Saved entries
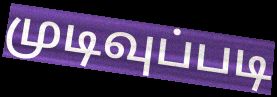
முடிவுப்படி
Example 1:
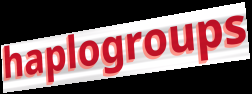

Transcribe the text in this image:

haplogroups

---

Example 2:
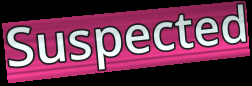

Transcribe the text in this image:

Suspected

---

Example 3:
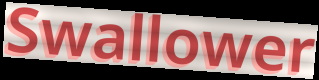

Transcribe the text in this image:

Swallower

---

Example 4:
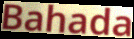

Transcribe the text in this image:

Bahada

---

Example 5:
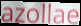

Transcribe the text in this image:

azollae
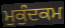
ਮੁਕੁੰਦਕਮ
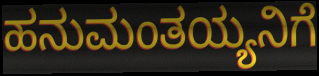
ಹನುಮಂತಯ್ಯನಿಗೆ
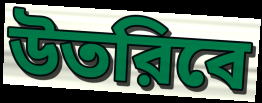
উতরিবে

...

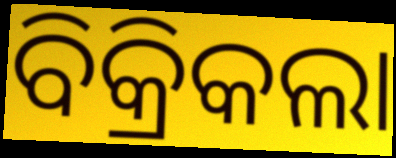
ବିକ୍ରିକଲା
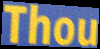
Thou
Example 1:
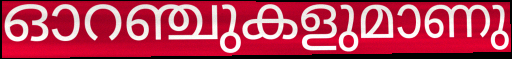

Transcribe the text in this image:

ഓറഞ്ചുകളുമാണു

> _WHAT IS REQUIRED_: With no other words, state how many lines above hold the word "Example".

> _REPLY_: 6